## Problem description
Quote the passage in the article on Pakistan's foreign exchange reserves from "During the previous" to "payments (BoP) woes.", inclusive.

## Text block

In the wake of mounting pressure on foreign exchange reserves, they dipped to its lowest in recent years and stood at around $4 billion, in real terms, keeping in view forward liabilities.

During the previous regime, the government hired fund managers for management of the reserves, who parked money in capital markets, bonds as well as US Treasury.

As total reserves held by the central bank now stand at $4 billion, which can fulfill requirements of one month of imports, the situation has put Pakistan in the ‘danger zone’ regarding its external obligations. In case of non-availability of Saudi oil facility worth $5 to $6 billion, Pakistan may face the threat of default, leaving no other option but to seek the International Monetary Fund’s bailout package to address its balance of payments (BoP) woes.

Unskilled handling of foreign reserves is quite apparent as Pakistan is getting a meagre 1 to 1.5 per cent return on its parked money while on the other side it has floated eurobonds on which it is paying a much higher rate in the range of 7 to 10 per cent. “Pakistan is a net loser in this forex game,” an official commented.

At a time when reserves are depleting rapidly in the range of $250 to $330 million weekly, the finance ministry sources do not rule out the possibility of withdrawal of investment in the US Treasury and other areas.

When the State Bank of Pakistan’s spokesman Syed Wasimuddin was contacted on phone, he asked this correspondent to send questions to his email address and promised to give the central bank’s comments. After several hours, he was reminded regarding the queries but he refused to give any reply to these questions. “No, these cannot be replied,” he categorically said.

Among the questions, the SBP was asked how much foreign currency reserves were parked with the fund managers for the medium term or fixed term.

The second question was whether the SBP was considering any move to withdraw these reserves from the fund managers keeping in view the existing tight situation.

In the third question, the SBP was asked if not when will Islamabad under agreed terms and conditions be able to pull out these reserves after completion of the fixed period.

“The handling of foreign currency reserves poses a big question mark,” an official source said and conceded much could be done to better manage the reserves. However, sources explained that Pakistan’s risk rating was high, resulting in payment of high interest rates on its borrowings and getting less on its investments in destinations like the US where the risk was minimum.

Pakistan is getting less on its $2 billion investment because the fund managers were advised by relevant authorities to invest the amount in ‘AAA’ rated countries. “We have minimised our risks, which resulted in much less dividend,” an official said.

In background discussions, the sources alleged that the finance ministry was never taken into confidence on the issue of forex reserves’ management by the high-ups of the State Bank despite repeated requests by the ministry in that regard in the last few years.

However, according to SBP data released on Thursday, total liquid foreign reserves held by the country stood at $9.129 billion on August 30.

The break-up shows that foreign reserves held by the State Bank stood at $5.759 billion while net reserves held by banks (other than SBP) amounted to $3.370 billion.

## Entries shown
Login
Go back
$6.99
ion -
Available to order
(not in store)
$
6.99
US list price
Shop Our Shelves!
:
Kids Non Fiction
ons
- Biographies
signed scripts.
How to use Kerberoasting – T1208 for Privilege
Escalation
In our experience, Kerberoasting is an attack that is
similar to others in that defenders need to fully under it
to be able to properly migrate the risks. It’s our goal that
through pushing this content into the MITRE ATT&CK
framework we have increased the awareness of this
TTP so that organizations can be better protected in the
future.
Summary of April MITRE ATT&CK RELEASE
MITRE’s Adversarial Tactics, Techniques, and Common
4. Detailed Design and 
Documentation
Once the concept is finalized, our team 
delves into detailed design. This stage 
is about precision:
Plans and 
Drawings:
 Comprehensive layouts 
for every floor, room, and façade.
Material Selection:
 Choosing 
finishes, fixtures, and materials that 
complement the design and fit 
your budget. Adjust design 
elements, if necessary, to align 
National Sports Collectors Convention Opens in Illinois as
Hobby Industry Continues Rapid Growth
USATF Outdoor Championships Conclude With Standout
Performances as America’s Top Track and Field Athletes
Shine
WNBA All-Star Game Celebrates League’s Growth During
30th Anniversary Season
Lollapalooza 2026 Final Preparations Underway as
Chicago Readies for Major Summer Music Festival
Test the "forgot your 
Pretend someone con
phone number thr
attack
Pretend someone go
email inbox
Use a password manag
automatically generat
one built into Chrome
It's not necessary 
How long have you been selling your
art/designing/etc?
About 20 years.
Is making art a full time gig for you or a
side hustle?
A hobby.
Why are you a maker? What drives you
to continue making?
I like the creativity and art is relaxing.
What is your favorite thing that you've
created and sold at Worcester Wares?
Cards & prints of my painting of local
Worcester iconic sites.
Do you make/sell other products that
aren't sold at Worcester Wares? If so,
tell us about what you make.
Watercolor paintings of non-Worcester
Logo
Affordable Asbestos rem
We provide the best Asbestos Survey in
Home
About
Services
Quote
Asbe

---

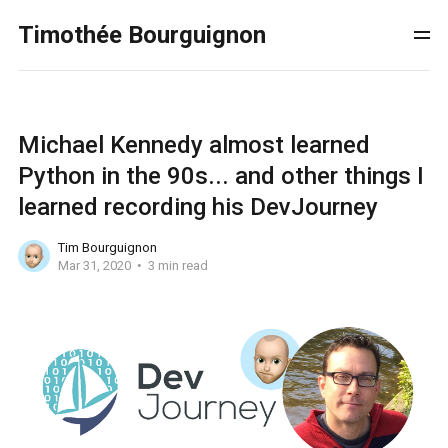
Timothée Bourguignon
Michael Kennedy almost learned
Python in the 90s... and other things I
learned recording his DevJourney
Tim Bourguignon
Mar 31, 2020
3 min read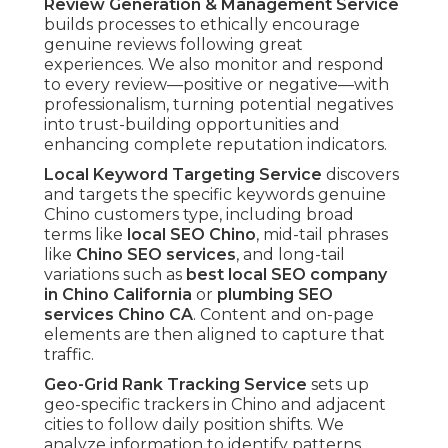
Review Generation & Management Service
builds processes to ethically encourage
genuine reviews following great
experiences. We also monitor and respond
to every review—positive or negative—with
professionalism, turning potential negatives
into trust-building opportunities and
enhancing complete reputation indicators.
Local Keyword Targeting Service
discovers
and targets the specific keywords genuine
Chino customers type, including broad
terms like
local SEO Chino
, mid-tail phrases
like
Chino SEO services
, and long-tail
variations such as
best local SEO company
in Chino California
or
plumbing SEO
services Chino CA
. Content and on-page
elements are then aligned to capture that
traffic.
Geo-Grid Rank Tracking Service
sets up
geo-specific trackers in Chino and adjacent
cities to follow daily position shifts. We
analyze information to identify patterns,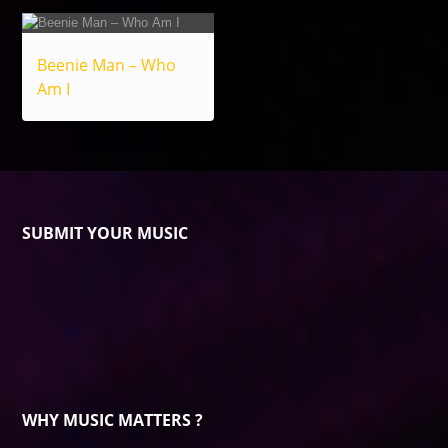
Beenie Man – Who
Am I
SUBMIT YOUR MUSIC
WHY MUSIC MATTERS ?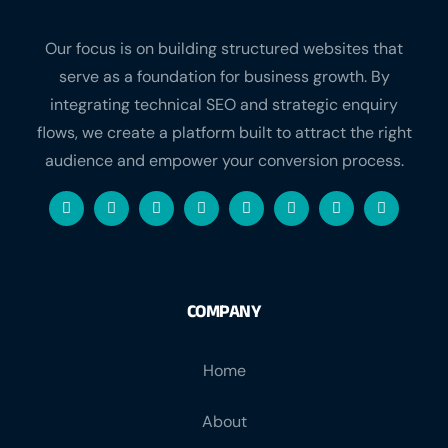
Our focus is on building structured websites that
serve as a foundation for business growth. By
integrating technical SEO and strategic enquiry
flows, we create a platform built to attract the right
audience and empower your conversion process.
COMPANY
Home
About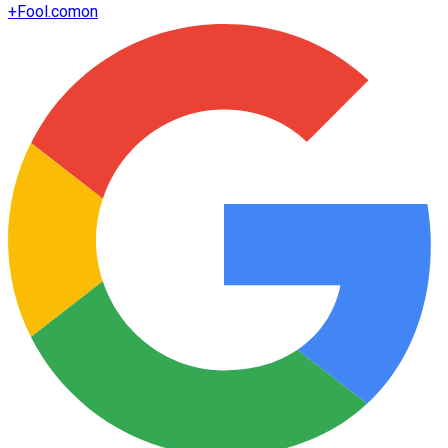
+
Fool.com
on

## Solution to this task
During the previous regime, the government hired fund managers for management of the reserves, who parked money in capital markets, bonds as well as US Treasury.

As total reserves held by the central bank now stand at $4 billion, which can fulfill requirements of one month of imports, the situation has put Pakistan in the ‘danger zone’ regarding its external obligations. In case of non-availability of Saudi oil facility worth $5 to $6 billion, Pakistan may face the threat of default, leaving no other option but to seek the International Monetary Fund’s bailout package to address its balance of payments (BoP) woes.